A good 'selected poems' turns a career back into a voice. The individual books give way again to the maker, now editor as well as composer. Jorie Graham’s Pulitzer Prize–winning The Dream of the Unified Field did this to wide acclaim in 1996. From the New World, Graham’s second selected poems, does it again, reducing and arranging her abundant career into a fraction of its breadth. The selection leads readers into Graham’s later books’ glorious assaults on the lyric ... in the best of From the New World, meditations lead the mind into improvisations more matter of fact than full of grand gesture. The early work collected here teems with moments of observation and description lifted into thought, moments that alternately embrace and attack reality ... From the New World is more than simply a collection of parts of collections; it is the story of how the lyric poem’s claim to give the reader a bit of experience, 'an extra life,' might be credibly made.
If Graham has a fault, it is that she has sometimes, as in the poem 'From the New World,' allowed her conceptual points to run roughshod over her poetry’s quality. This is increasingly the case in the books that coincide by no coincidence with the Bush years — Never, Overlord, Sea Change. Her ecological worrying can devolve into hectoring, and her philosophical questing can rip past a reader’s patience too easily when her concepts and her administrations to sensed experience aren’t subtended by formal rigor.
And yet, reading From the New World, and especially Graham’s earlier work, I am reminded of her unparalleled capabilities.
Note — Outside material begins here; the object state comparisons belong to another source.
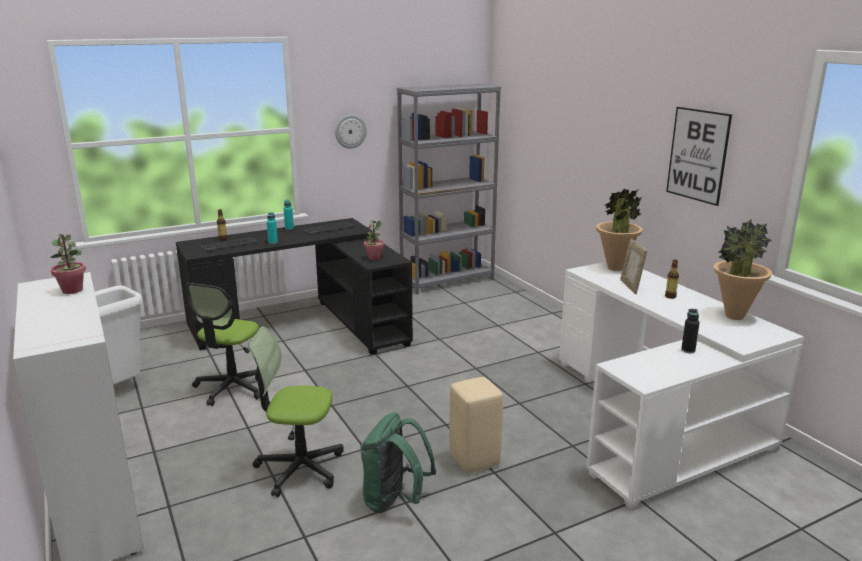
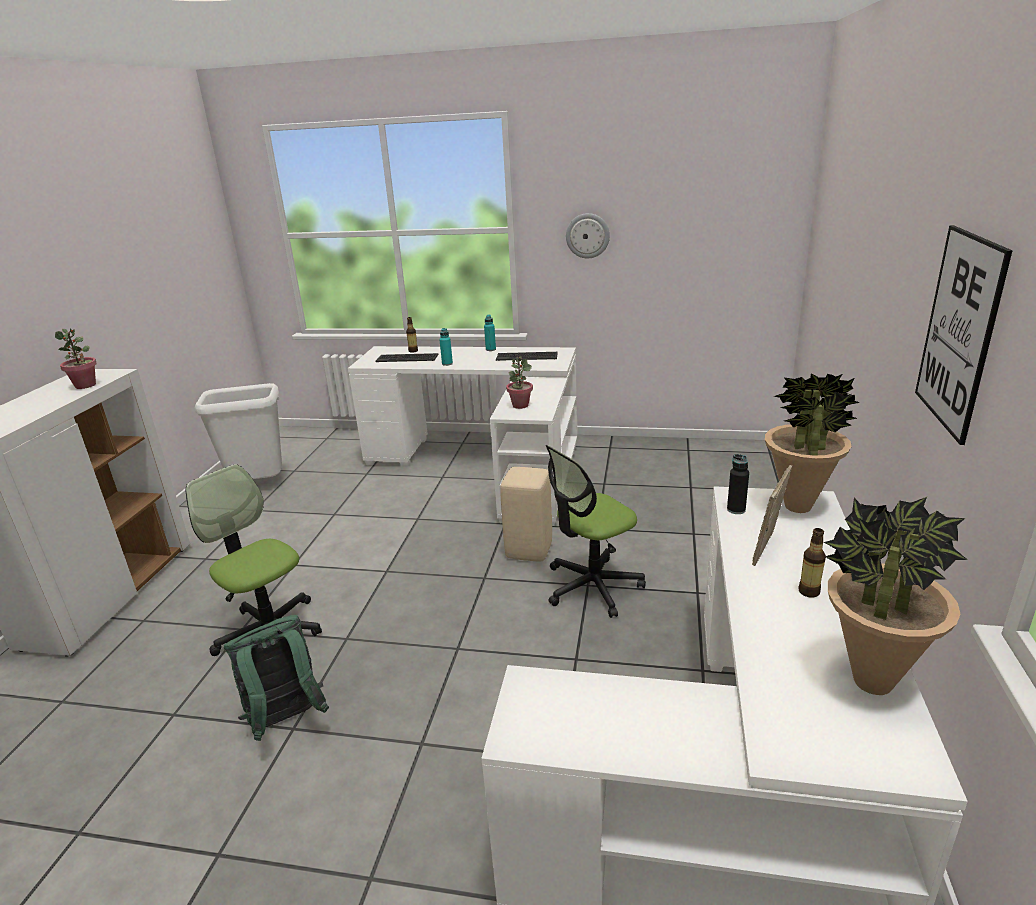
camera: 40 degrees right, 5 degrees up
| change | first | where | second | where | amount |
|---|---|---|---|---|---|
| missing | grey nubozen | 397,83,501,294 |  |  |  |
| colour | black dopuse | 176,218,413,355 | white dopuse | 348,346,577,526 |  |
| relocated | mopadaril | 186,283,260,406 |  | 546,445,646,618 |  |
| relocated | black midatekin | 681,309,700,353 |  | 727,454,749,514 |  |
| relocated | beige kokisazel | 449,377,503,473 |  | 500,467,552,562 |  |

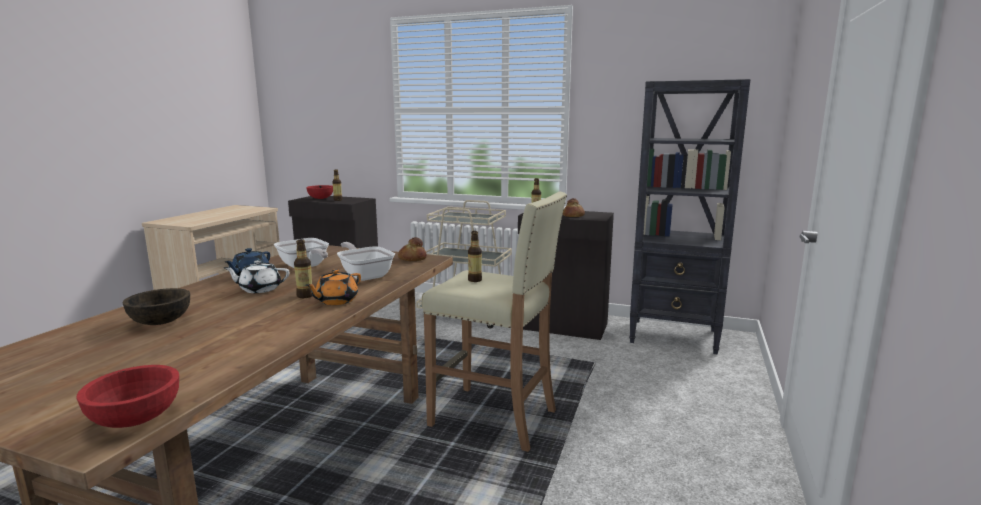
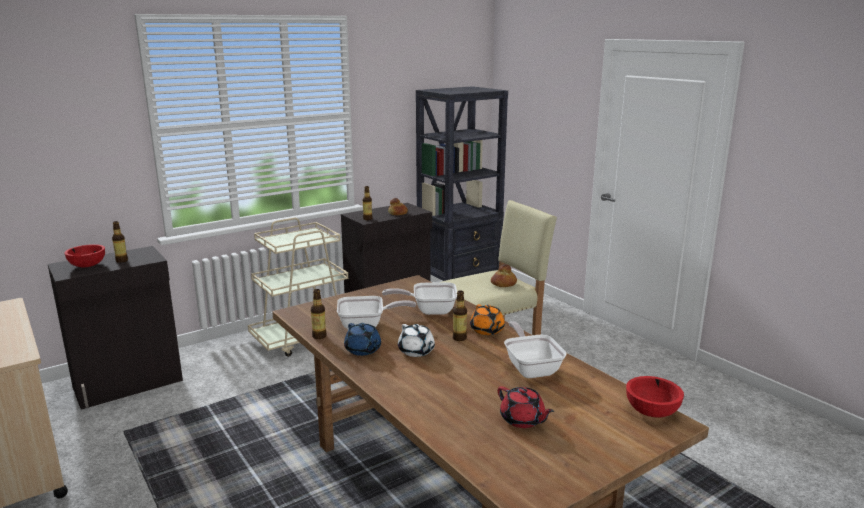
camera: 55 degrees left, 5 degrees up
| change | first | where | second | where | amount |
|---|---|---|---|---|---|
| relocated | midatekin | 468,231,482,282 |  | 311,289,327,339 |  |
| relocated | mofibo | 398,237,427,261 |  | 491,264,517,287 |  |
| spun | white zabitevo | 224,260,290,293 |  | 398,324,435,357 | 60 degrees counterclockwise |
| missing | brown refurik | 123,288,190,325 |  |  |  |
| appeared |  |  | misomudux | 504,321,567,378 |  |
| appeared |  |  | red zabitevo | 498,386,554,428 |  |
I firmly believe that Graham’s is the best poetry written in English in the last 40 years. The achievement of her verse is not only to make something happen: Graham’s poetry is something happening.
From the New World holds together with a sure (if diffuse) grace, elegantly pulling Graham’s best works into each other’s light. As such, there’s a gem-like play of reflection and refraction between the poems in this tidied context, and the collection comes off less like a scrapbook than a collage of the night sky — its continuity contiguous, but unaffected ... To this grand assembly, the collection adds four new poems that reinforce Graham’s engagement with the now alongside her fascination with the always. Chatbots and corporate speak invade the lines of 'Fast' and 'Honeycomb,' but Graham’s attentive touch can charge the most inert particulars with significance, like the dust of stars.
...probably not enough is made about the cinematic quality of Graham’s poems, which, like film, give the illusion of movement, albeit within lines and between stanzas. And like the greatest filmmakers, Graham is miraculously gifted at tracing those inexplicable moments that carry a thing — a crow, the sun, a snowflake — from stillness to motion, from wholeness to disintegration and back again ... I know of no living poet whose work so aligns with their reason for writing; I know of no living poet with a better reason for writing poetry. In Jorie Graham’s vision of a new world, poetry — thought in motion — is faster and more powerful than money, argument, or destruction. Take me there.